If they resemble anything, it’s second generation King Crimson. I didn’t recognise many noises but I recognised those ones. They chop and change between short bursts of music and longer, deeper vibes with the latter being the best (obvs). The title track and the closing “Wine and Telescopes” are tunes that you will get lost in and are all the better for it. It’s out on groovy, smoky vinyl as well so if you’re looking to impress a young lady / gentleman of your acquaintance and your etchings are out of date, that’s the format to go for.
One for those whose ears are open to anything. Cheers to Mick Magic over at M&E for pointing this my way.
They’ve been on the go for a while now, have Voodoo Six, without breaking through to the big time. If anything they’re probably known best for being one of the former bands of current Judas Priest guitarist Richie Faulkner. Either that or their ex-vocalist being the grandson of Brucie Forsyth.
Which is a shame because they were and are very good. Amazingly, this is their sixth album and if you like your rock heavy, dark and melodic then this is a very good place to be. The songs are uniformly good with some excellent musicianship on show. Granted, a lot of the songs do follow the same mid-tempo format but that doesn’t detract from their power.

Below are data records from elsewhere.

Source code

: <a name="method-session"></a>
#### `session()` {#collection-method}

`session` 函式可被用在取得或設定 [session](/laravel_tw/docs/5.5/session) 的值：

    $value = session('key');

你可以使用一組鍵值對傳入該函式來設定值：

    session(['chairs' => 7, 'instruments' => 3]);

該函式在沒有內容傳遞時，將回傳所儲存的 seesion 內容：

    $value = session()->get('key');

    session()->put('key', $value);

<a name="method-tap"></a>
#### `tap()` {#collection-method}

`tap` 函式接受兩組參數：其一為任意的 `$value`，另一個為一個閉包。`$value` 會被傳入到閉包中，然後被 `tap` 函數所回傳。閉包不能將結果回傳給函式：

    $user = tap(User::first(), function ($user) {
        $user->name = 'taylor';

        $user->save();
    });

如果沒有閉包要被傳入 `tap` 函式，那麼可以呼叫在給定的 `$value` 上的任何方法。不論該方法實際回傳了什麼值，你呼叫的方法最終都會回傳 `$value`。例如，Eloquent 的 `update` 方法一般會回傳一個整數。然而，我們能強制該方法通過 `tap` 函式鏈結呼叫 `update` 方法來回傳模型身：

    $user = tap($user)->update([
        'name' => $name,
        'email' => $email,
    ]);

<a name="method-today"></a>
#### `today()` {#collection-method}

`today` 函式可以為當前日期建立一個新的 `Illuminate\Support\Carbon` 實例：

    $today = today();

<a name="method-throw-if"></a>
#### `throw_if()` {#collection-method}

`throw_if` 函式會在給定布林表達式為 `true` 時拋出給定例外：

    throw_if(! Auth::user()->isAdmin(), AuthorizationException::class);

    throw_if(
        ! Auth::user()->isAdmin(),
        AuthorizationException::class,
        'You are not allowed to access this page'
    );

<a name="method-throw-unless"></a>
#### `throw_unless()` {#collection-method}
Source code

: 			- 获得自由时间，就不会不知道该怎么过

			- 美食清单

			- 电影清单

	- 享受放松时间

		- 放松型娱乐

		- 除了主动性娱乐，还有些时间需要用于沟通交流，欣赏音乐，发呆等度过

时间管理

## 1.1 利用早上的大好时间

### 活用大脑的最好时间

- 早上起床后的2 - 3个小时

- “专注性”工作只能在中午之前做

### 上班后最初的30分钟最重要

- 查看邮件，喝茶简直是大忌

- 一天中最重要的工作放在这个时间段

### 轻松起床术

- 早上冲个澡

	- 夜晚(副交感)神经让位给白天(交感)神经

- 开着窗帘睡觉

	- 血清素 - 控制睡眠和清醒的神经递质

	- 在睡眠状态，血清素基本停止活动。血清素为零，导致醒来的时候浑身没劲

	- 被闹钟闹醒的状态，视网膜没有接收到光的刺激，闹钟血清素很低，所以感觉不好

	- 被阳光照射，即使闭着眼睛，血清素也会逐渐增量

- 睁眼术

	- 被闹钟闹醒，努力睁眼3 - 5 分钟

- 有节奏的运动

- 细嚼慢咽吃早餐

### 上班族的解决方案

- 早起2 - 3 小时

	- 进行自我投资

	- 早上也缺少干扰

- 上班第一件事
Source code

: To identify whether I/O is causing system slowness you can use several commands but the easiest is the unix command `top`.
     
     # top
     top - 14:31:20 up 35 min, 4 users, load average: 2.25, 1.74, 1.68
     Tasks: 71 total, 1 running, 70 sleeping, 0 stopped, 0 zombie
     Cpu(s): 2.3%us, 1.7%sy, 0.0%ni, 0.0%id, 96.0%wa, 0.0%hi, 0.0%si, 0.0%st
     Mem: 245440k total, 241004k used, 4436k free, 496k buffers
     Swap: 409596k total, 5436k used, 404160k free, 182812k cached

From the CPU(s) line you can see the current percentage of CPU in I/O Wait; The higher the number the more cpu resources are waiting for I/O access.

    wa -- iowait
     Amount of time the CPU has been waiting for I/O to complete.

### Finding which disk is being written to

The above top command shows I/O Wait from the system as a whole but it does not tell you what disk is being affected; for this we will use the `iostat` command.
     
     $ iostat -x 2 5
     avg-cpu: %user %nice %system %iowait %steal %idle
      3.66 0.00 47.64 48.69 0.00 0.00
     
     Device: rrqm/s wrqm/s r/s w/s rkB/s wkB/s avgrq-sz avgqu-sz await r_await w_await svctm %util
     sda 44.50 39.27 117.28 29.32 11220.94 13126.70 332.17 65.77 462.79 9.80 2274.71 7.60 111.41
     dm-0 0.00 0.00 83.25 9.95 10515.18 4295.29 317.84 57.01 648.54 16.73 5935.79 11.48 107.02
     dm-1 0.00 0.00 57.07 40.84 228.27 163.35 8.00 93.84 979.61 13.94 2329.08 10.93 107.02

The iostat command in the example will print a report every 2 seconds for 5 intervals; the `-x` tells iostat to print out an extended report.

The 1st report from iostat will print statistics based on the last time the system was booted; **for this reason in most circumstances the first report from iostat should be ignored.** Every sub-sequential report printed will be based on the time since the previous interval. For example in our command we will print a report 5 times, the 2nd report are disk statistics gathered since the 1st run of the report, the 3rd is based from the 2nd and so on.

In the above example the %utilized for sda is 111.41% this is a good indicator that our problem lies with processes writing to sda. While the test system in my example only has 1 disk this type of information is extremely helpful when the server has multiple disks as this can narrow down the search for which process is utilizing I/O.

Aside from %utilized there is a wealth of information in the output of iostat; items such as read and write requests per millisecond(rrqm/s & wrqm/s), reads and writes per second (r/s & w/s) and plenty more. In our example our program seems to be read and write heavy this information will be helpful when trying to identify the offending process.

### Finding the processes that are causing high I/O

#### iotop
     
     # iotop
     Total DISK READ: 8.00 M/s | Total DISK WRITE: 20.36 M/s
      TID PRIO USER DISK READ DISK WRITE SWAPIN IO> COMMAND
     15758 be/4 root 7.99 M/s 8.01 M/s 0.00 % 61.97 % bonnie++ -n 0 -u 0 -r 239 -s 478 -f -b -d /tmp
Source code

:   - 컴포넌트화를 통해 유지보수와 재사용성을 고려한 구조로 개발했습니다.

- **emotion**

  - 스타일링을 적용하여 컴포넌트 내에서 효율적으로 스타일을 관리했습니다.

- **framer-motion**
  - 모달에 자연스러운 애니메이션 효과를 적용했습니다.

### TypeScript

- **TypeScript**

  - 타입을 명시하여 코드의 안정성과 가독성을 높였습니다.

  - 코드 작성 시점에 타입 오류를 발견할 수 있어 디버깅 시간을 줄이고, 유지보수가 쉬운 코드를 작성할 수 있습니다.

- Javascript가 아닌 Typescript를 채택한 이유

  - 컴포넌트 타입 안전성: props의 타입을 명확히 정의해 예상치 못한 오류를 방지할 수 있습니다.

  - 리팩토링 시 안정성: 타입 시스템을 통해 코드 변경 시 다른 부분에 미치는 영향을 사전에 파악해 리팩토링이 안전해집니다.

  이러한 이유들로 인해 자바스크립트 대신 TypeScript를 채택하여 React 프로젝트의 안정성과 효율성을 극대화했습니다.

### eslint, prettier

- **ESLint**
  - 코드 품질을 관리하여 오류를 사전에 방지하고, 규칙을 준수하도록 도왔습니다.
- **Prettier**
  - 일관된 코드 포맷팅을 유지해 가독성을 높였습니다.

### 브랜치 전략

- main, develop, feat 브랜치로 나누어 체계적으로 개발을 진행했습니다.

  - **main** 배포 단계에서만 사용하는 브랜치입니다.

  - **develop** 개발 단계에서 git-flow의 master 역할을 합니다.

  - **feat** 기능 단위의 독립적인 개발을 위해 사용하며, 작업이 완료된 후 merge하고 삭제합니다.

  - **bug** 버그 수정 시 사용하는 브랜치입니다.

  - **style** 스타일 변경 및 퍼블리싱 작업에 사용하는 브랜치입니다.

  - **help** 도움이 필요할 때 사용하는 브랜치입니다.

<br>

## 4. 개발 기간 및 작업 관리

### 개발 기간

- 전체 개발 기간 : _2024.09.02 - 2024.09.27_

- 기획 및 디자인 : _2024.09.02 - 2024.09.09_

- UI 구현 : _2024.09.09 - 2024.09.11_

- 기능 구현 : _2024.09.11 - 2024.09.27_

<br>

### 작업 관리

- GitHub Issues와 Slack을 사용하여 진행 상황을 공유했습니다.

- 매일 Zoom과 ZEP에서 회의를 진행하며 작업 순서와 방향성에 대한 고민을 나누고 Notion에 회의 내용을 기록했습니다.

Nik-Taylor Stoakes is on to his second record with them now and his voice really lifts the songs. Add in some cracking solos and it’s a bit of a hidden treat. ‘Lost’, ‘Inherit My Shadow’ and ‘Last To Know’ are real winners. Even the legally obligatory ballad, Never Beyond Repair’ works. Maybe it’s because they’re not metal enough for the heavy crowd and too heavy for the modern rock crowd. Something is holding them back but it’s certainly not the music. A good one.
PS – this review was previously published in February 2020 but the Chinese bat pox fake pandemia saw the release pushed back to October 16th, 2020.